Required action:
Your task is to reproduce, exactly and only, the lines running from the line containing "If you believe" to the end of the data below, both included.

Provided entries:
_ _ _ _ _
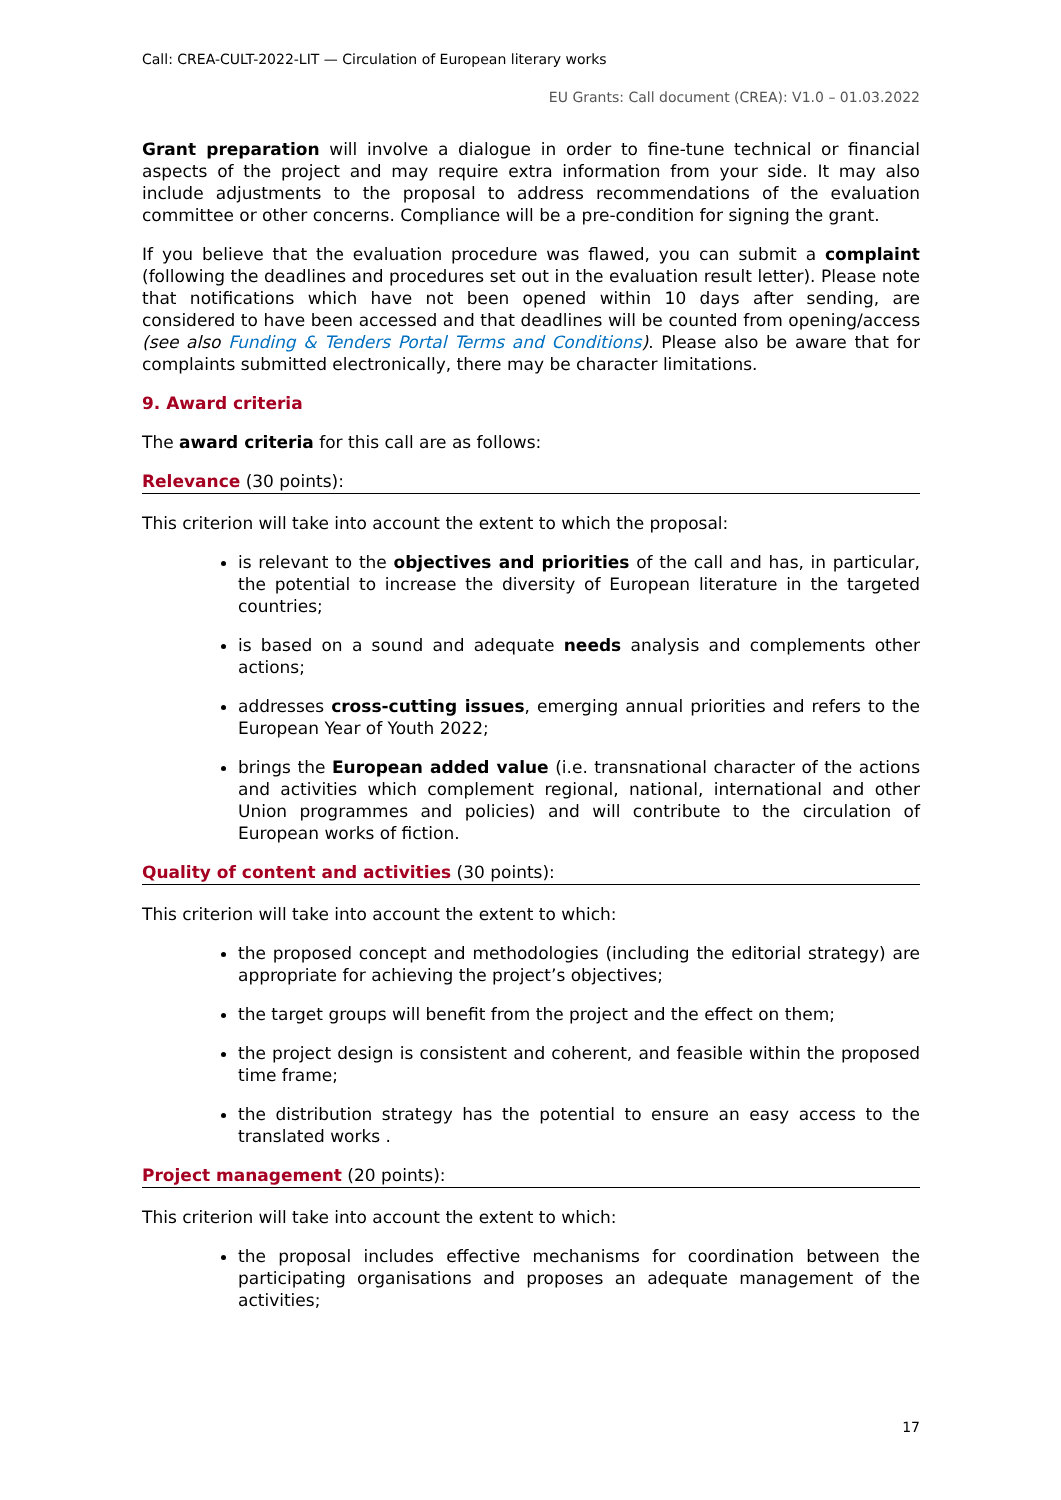Call: CREA-CULT-2022-LIT — Circulation of European literary works
EU Grants: Call document (CREA): V1.0 – 01.03.2022
Grant preparation will involve a dialogue in order to fine-tune technical or financial aspects of the project and may require extra information from your side. It may also include adjustments to the proposal to address recommendations of the evaluation committee or other concerns. Compliance will be a pre-condition for signing the grant.
If you believe that the evaluation procedure was flawed, you can submit a complaint (following the deadlines and procedures set out in the evaluation result letter). Please note that notifications which have not been opened within 10 days after sending, are considered to have been accessed and that deadlines will be counted from opening/access (see also Funding & Tenders Portal Terms and Conditions). Please also be aware that for complaints submitted electronically, there may be character limitations.
9. Award criteria
The award criteria for this call are as follows:
Relevance (30 points):
This criterion will take into account the extent to which the proposal:
is relevant to the objectives and priorities of the call and has, in particular, the potential to increase the diversity of European literature in the targeted countries;
is based on a sound and adequate needs analysis and complements other actions;
addresses cross-cutting issues, emerging annual priorities and refers to the European Year of Youth 2022;
brings the European added value (i.e. transnational character of the actions and activities which complement regional, national, international and other Union programmes and policies) and will contribute to the circulation of European works of fiction.
Quality of content and activities (30 points):
This criterion will take into account the extent to which:
the proposed concept and methodologies (including the editorial strategy) are appropriate for achieving the project’s objectives;
the target groups will benefit from the project and the effect on them;
the project design is consistent and coherent, and feasible within the proposed time frame;
the distribution strategy has the potential to ensure an easy access to the translated works .
Project management (20 points):
This criterion will take into account the extent to which:
the proposal includes effective mechanisms for coordination between the participating organisations and proposes an adequate management of the activities;
17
_ _ _ _ _
Solution to this task:
If you believe that the evaluation procedure was flawed, you can submit a complaint (following the deadlines and procedures set out in the evaluation result letter). Please note that notifications which have not been opened within 10 days after sending, are considered to have been accessed and that deadlines will be counted from opening/access (see also Funding & Tenders Portal Terms and Conditions). Please also be aware that for complaints submitted electronically, there may be character limitations.
9. Award criteria
The award criteria for this call are as follows:
Relevance (30 points):
This criterion will take into account the extent to which the proposal:
is relevant to the objectives and priorities of the call and has, in particular, the potential to increase the diversity of European literature in the targeted countries;
is based on a sound and adequate needs analysis and complements other actions;
addresses cross-cutting issues, emerging annual priorities and refers to the European Year of Youth 2022;
brings the European added value (i.e. transnational character of the actions and activities which complement regional, national, international and other Union programmes and policies) and will contribute to the circulation of European works of fiction.
Quality of content and activities (30 points):
This criterion will take into account the extent to which:
the proposed concept and methodologies (including the editorial strategy) are appropriate for achieving the project’s objectives;
the target groups will benefit from the project and the effect on them;
the project design is consistent and coherent, and feasible within the proposed time frame;
the distribution strategy has the potential to ensure an easy access to the translated works .
Project management (20 points):
This criterion will take into account the extent to which:
the proposal includes effective mechanisms for coordination between the participating organisations and proposes an adequate management of the activities;
17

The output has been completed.